What strengthens the objection against the common grace understanding of the Noahic covenant, in the fifth place, is the subsequent reference to this history and covenant in Scripture. In three passages in the Old Testament, reference is made to God’s covenant with Noah: Isaiah 54:9-10, Jeremiah 33:20-22 and Hosea 2:18. In all three instances, the covenant with Noah is compared to God’s covenant with His elect people in Christ. In the Isaiah 54 passage, the Noahic covenant is compared to “the covenant of my peace”; in the Jeremiah passage the Noahic covenant is compared to God’s covenant with David, which covenant is ultimately with Christ, the great son of David, and all who are in Jesus Christ; in the Hosea passage the Noahic covenant is compared to God’s covenant with Israel, according to which He will break the bow and the sword of their enemies and make Israel to lie down safely. That the Noahic covenant can be compared to God’s covenant of grace in these passages of the Old Testament is possible, in the final analysis, only if the Noahic covenant itself is a manifestation of the covenant of grace.

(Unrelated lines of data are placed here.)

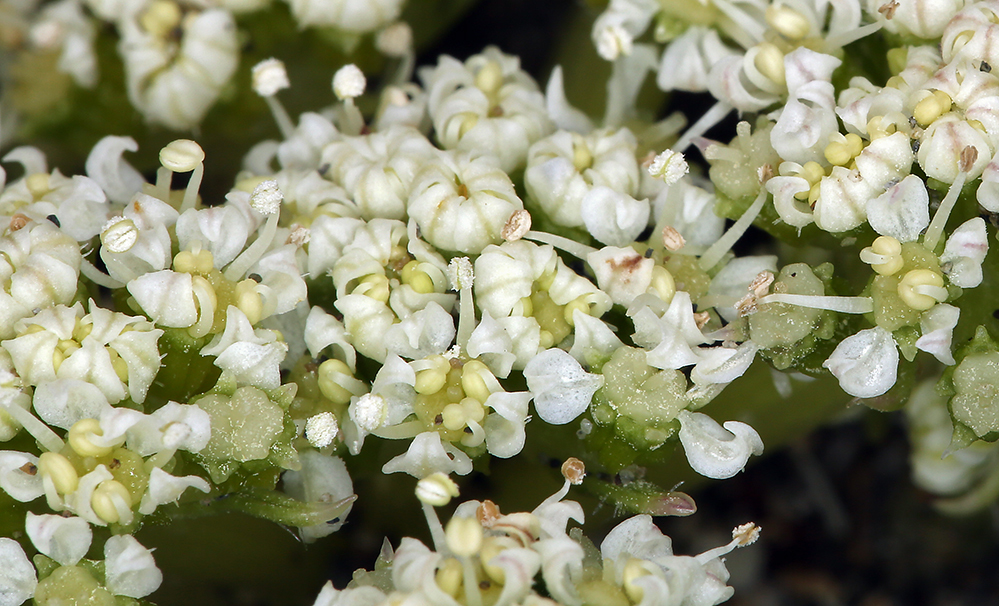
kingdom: Plantae
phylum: Tracheophyta
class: Magnoliopsida
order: Apiales
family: Apiaceae
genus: Angelica
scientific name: Angelica leiocarpa
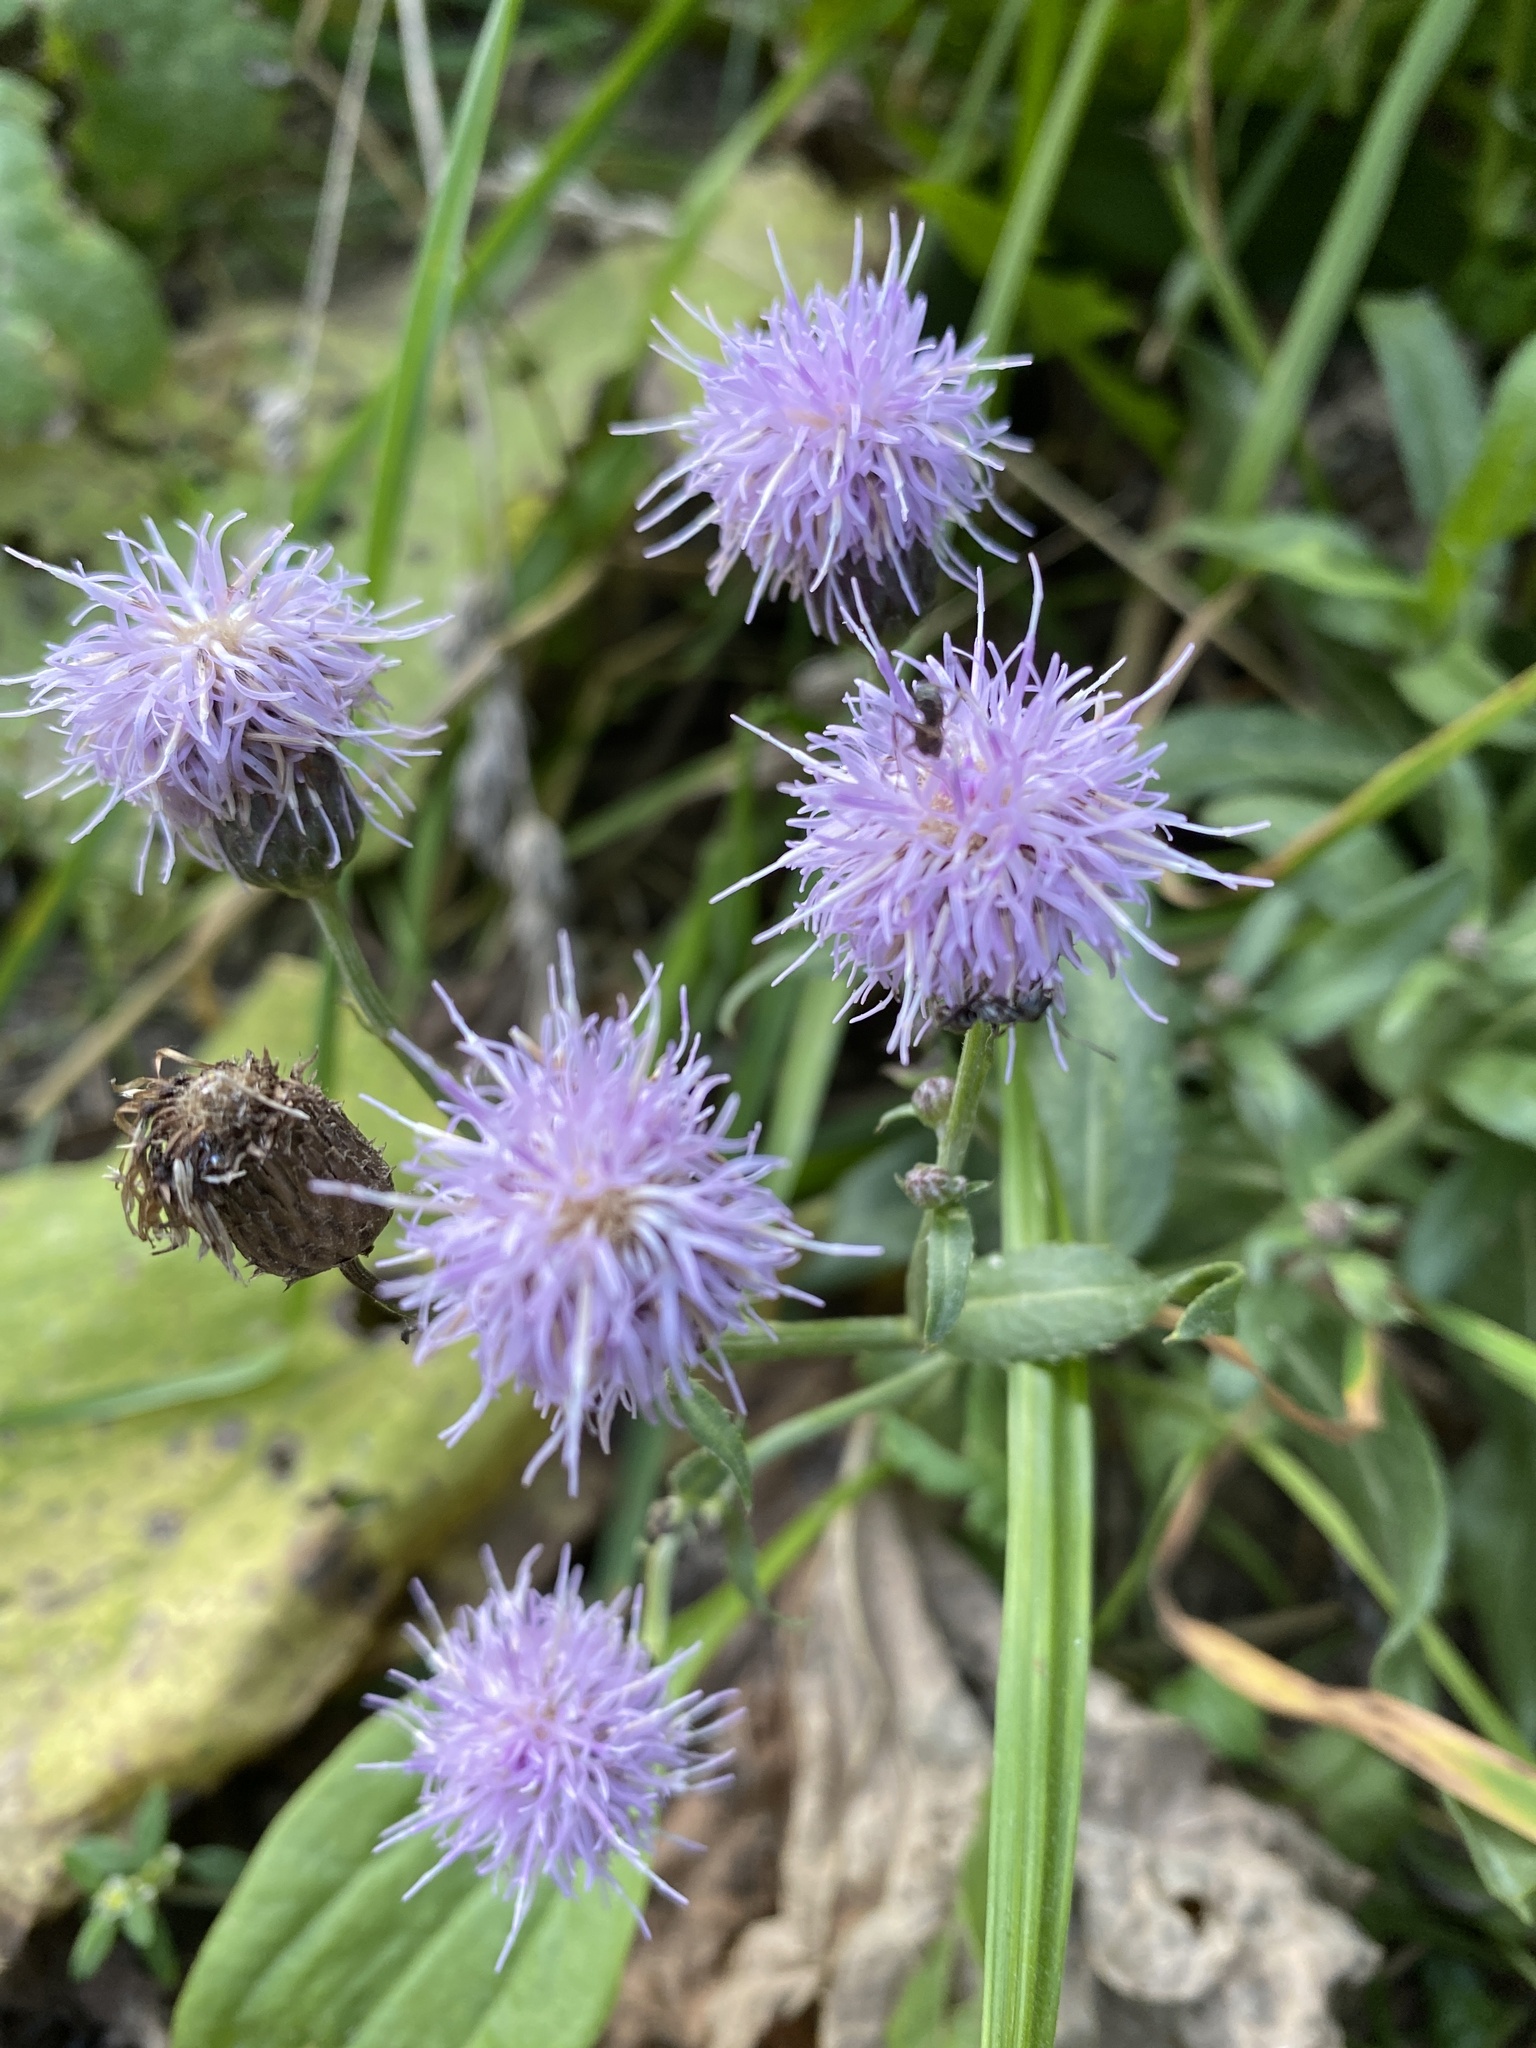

In the sixth place, it simply is not true that the Noahic covenant is established by God with all men, elect and reprobate alike. This is at best to misread Genesis 9 and at worst deliberately to corrupt the teaching of the passage. Noah does not stand as the head of the whole human race in Genesis 9, although unquestionably the whole human race derives from him. But Noah emerges from the ark as the head of the church, the church as it was manifested in that day, the church that had been saved through the watery destruction of the Flood. He is the prophet, priest, and king of the people of God who have been delivered, not merely from, but by the Flood [I Pet. 3:20]. With the head and representative of the church, who stands therefore as a type of Christ Himself, God establishes His covenant. The whole history of Genesis 6-9 proclaims the truth, proclaims it loudly and clearly, that not all men are included in God’s covenant. The covenant, the grace and salvation of the covenant, are particular, for some only.